Prior studies by Small on the subject were able to show that the changes in a particular area of the brain, the dentate gyrus, is related with age-associated decline. Up until now, however, the evidence in people only showed a correlational link and not a causal one. To find out if the dentate gyrus was the actual source of the memory decline in humans, Small and his team tested whether compounds called cocoa flavanols can boost the function of the region of the brain and improve memory.

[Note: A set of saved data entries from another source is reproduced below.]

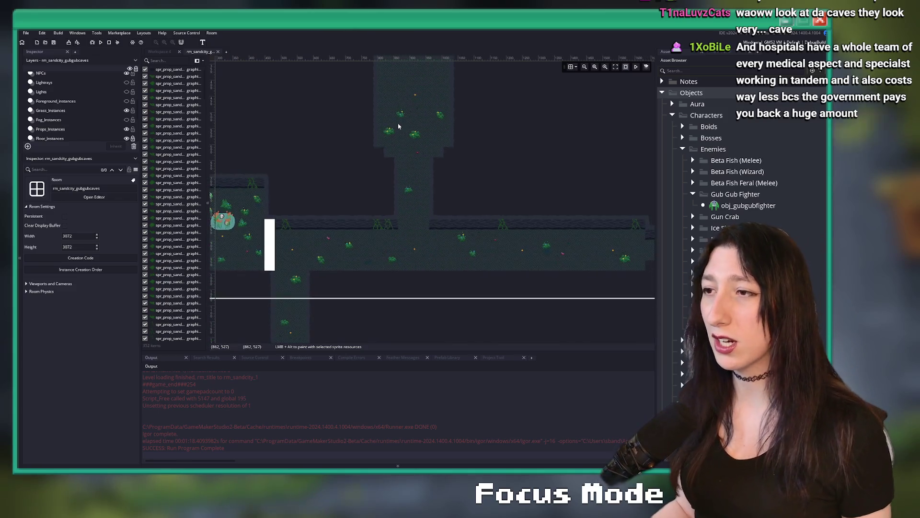
scroll(397, 124, down, 2)
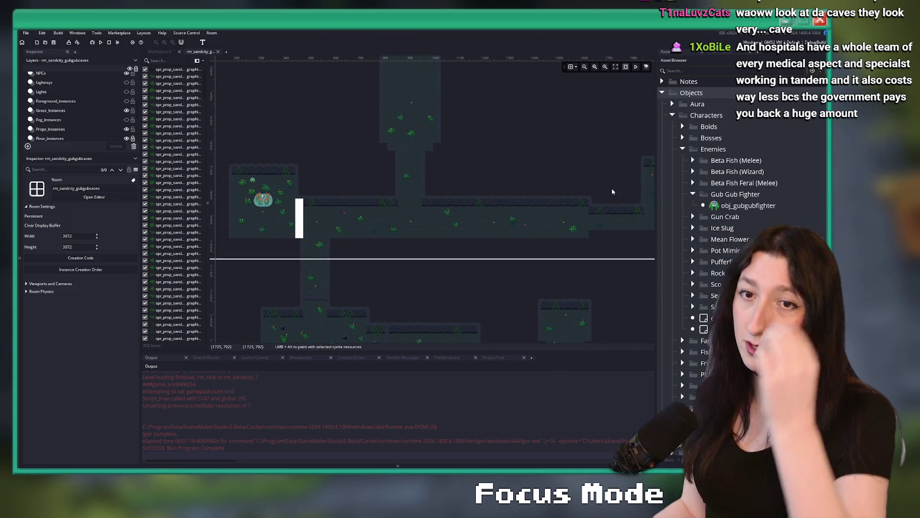
scroll(584, 212, down, 3)
scroll(274, 172, right, 5)
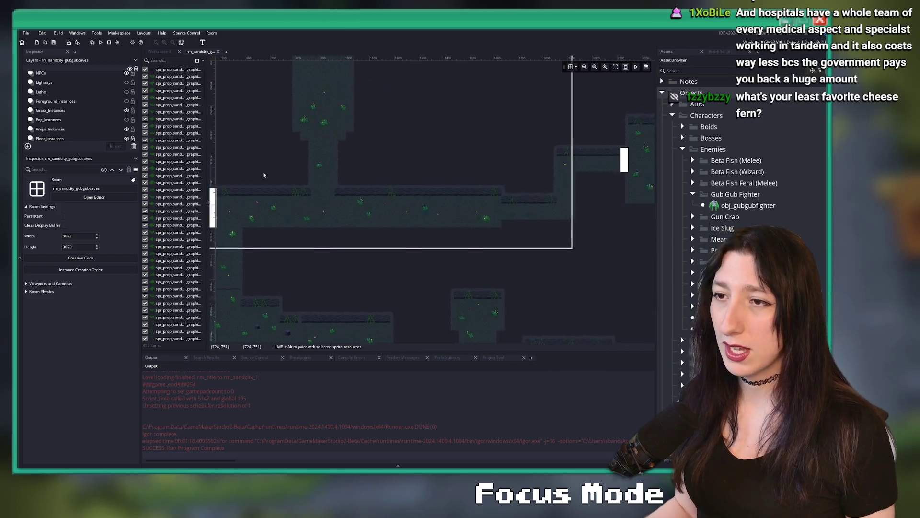
scroll(401, 164, up, 3)
scroll(401, 164, right, 5)
scroll(484, 165, up, 3)
scroll(333, 154, down, 3)
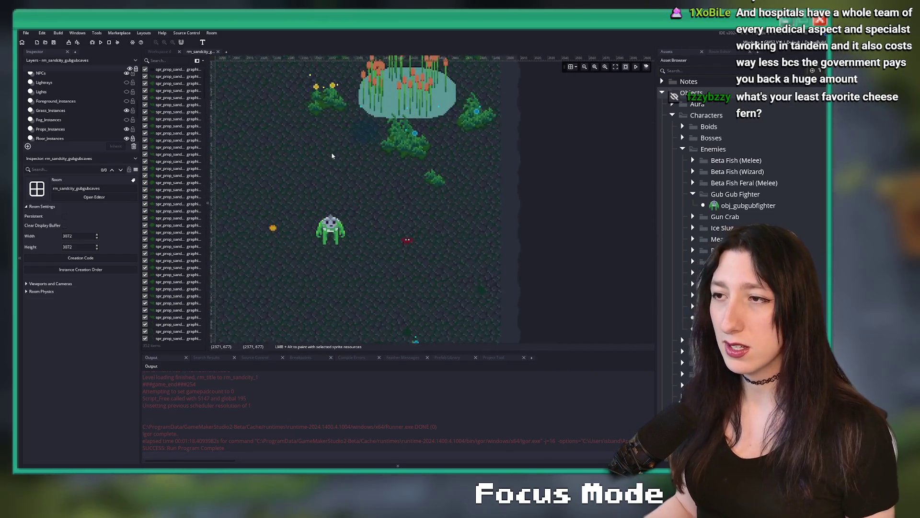
scroll(514, 122, right, 3)
drag(514, 121, 413, 168)
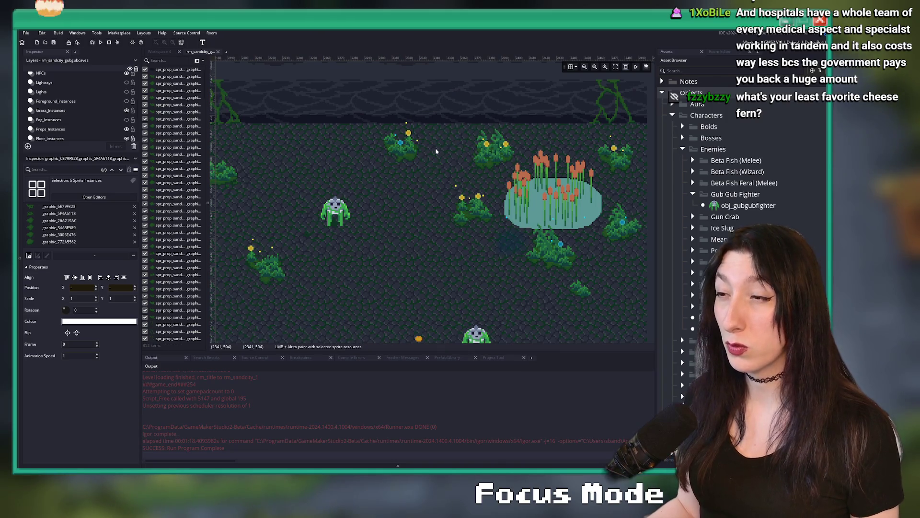
Scroll and pan back out until the whole cave room is visible
scroll(479, 158, down, 5)
scroll(497, 161, down, 2)
scroll(508, 130, left, 3)
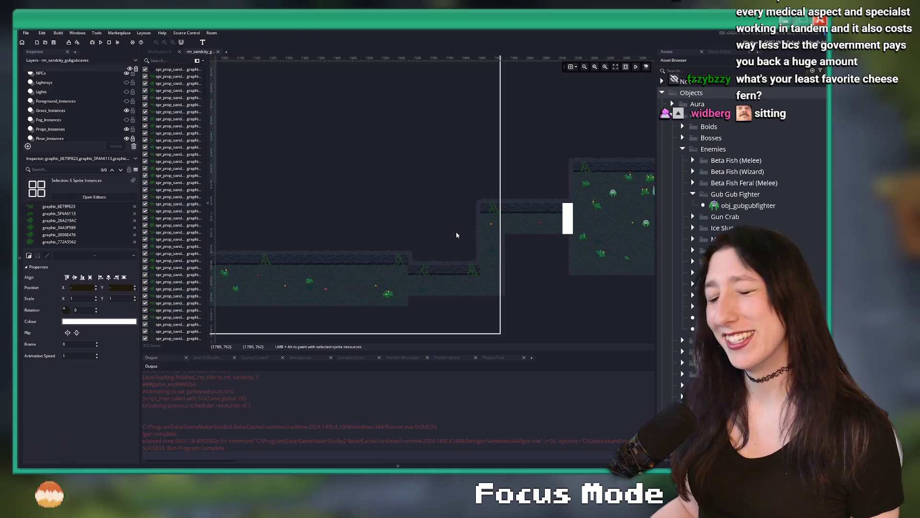
scroll(464, 189, left, 4)
scroll(482, 170, up, 5)
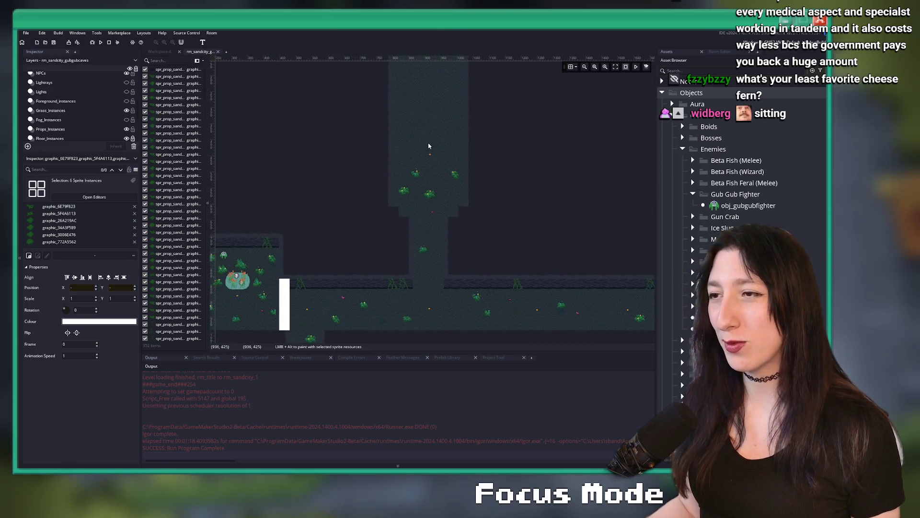
mouse_move(325, 226)
mouse_down()
mouse_move(483, 230)
mouse_move(555, 218)
mouse_move(446, 198)
mouse_up()
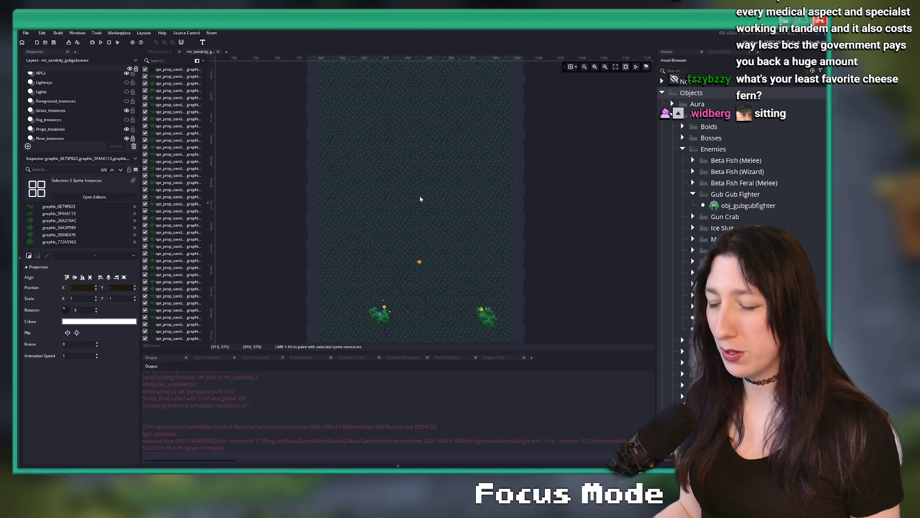
scroll(417, 199, down, 3)
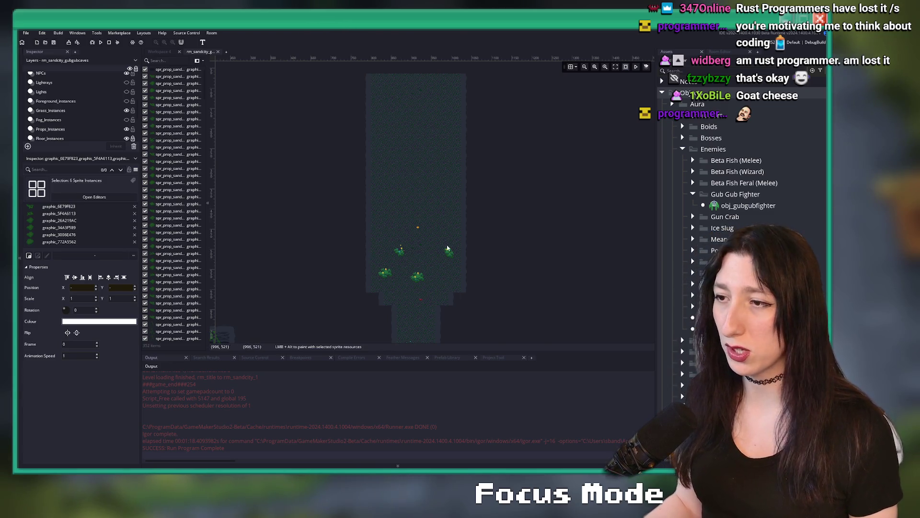
Zoom into the cave room, then return to the cave corridor sprite in Aseprite
scroll(436, 216, up, 3)
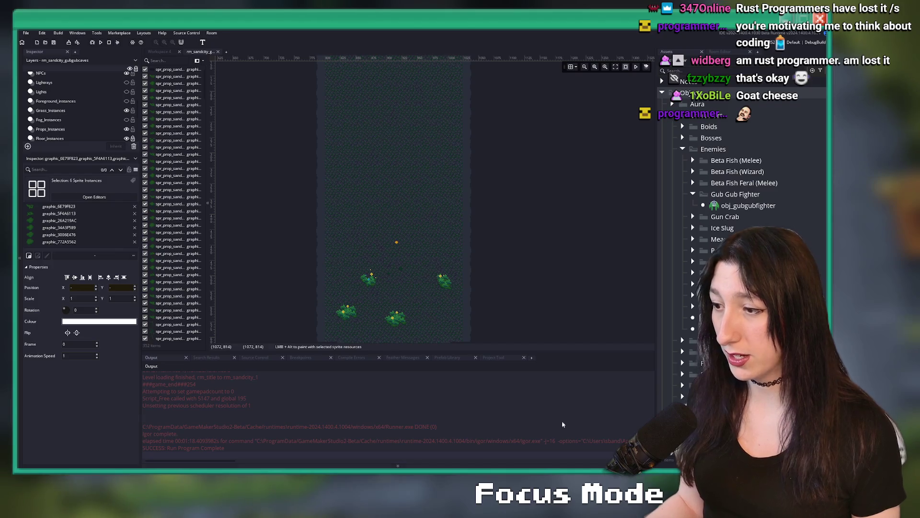
key(alt+Tab)
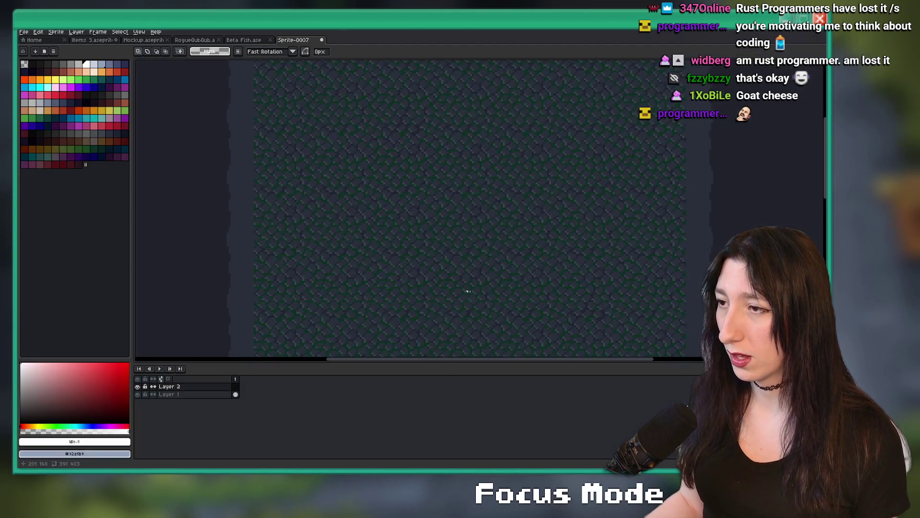
Centre the room image, hide the timeline, and try pale blue-grey strokes, undoing them
scroll(496, 227, up, 3)
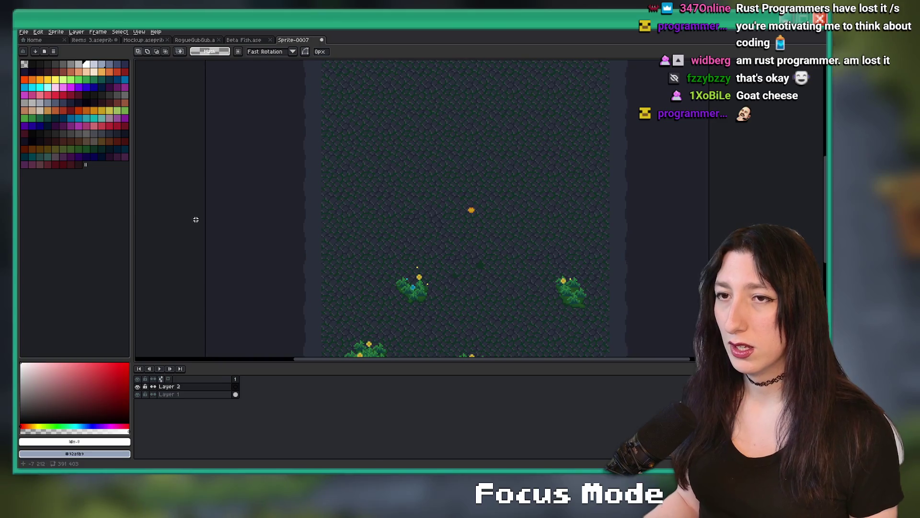
scroll(174, 97, up, 1)
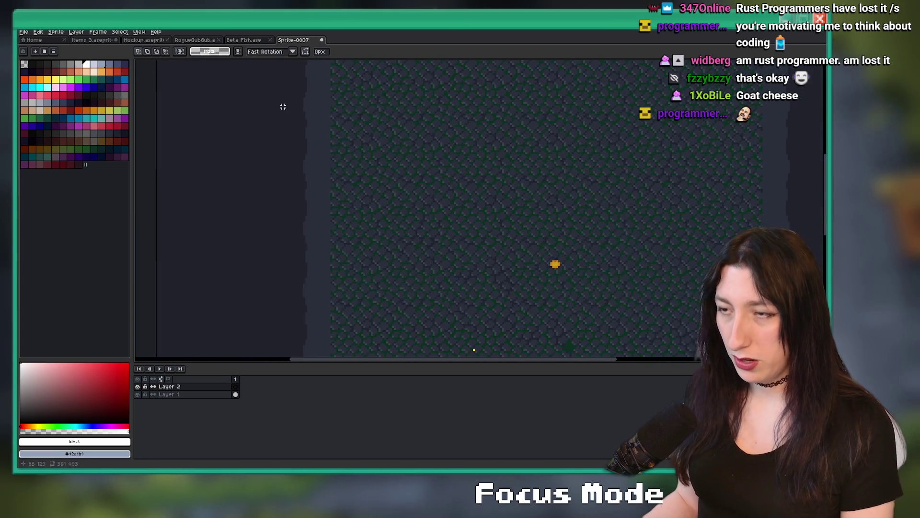
drag(314, 120, 308, 133)
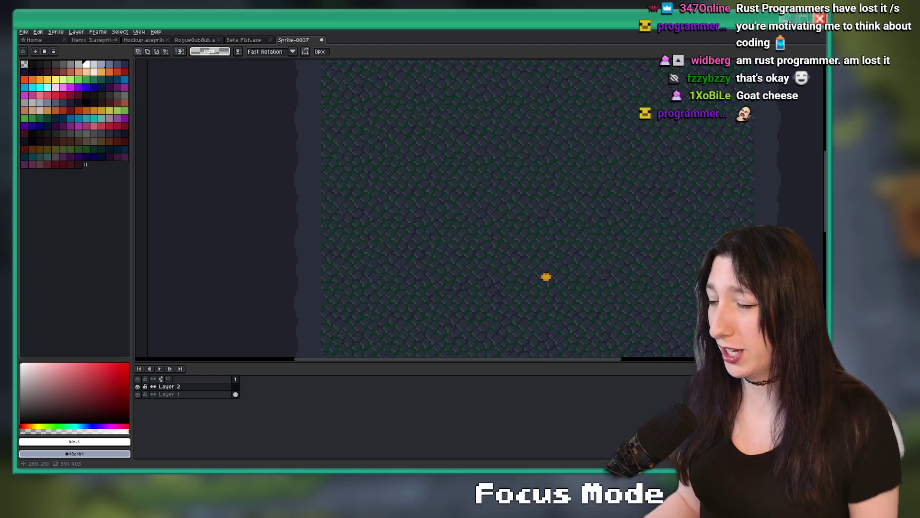
drag(619, 202, 542, 193)
key(Tab)
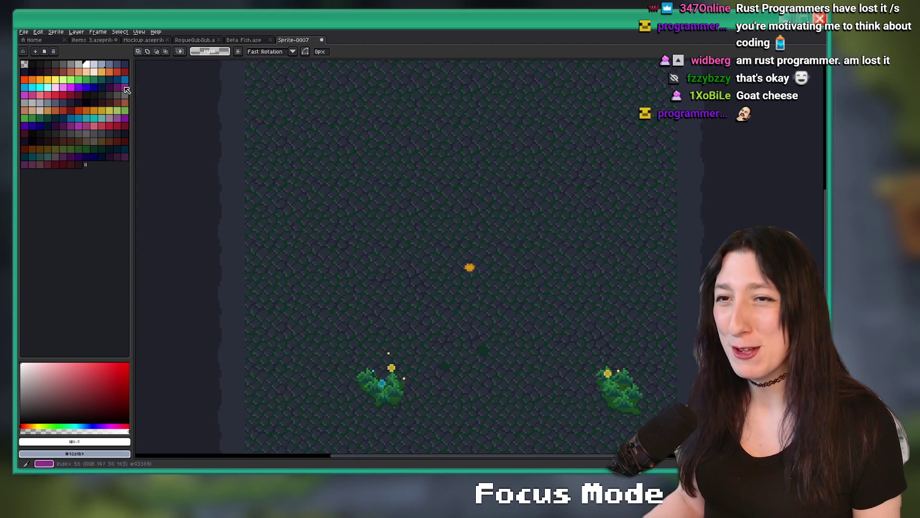
click(55, 103)
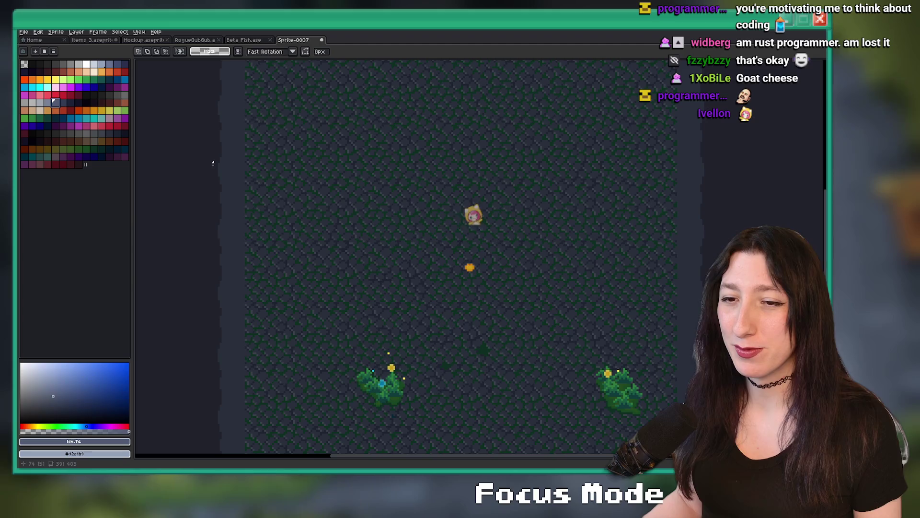
key(b)
drag(271, 160, 401, 189)
key(ctrl+z)
drag(293, 182, 369, 228)
key(ctrl+z)
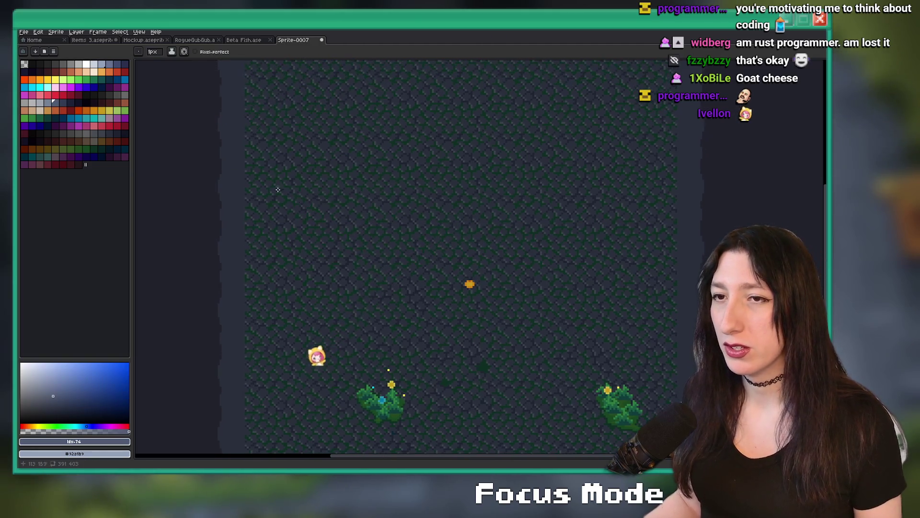
Outline the long slanted slab across the floor in a darker blue-grey
click(61, 102)
scroll(271, 177, up, 2)
scroll(271, 187, down, 2)
scroll(259, 216, up, 2)
drag(252, 280, 233, 265)
scroll(233, 265, down, 2)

Extracted from cocoa beans, the flavanols had been previously found to enhance the nueronal connections in the gyrus of mice.

A test drink containing a cocoa flavanol was particularly prepared for research purposes by the Mars, Incorporated food company, which also supported a part of the study using the company's proprietary process to draw the compound from cocoa beans.

There were 37 healthy volunteers, with ages ranging from 50 to 69, that participated in the study. They were randomized to receive a low-flavanol diet, with only 10 milligrams of the compound a day, or a high-flavanol diet, which had 900 mg of the compound a day, over the course of three months.

The researchers monitored the blood volume in the dentate gyrus, a measure of brain metabolism, through brain imaging and memory tests were given to the participants, which involved a 20-minute pattern-recognition exercise geared to evaluating a specific kind of memory controlled by the dentate gyrus.

"When we imaged our research subjects' brains, we found noticeable improvements in the function of the dentate gyrus in those who consumed the high-cocoa-flavanol drink," said lead author Adam M. Brickman, PhD, associate professor of neuropsychology at the Taub Institute.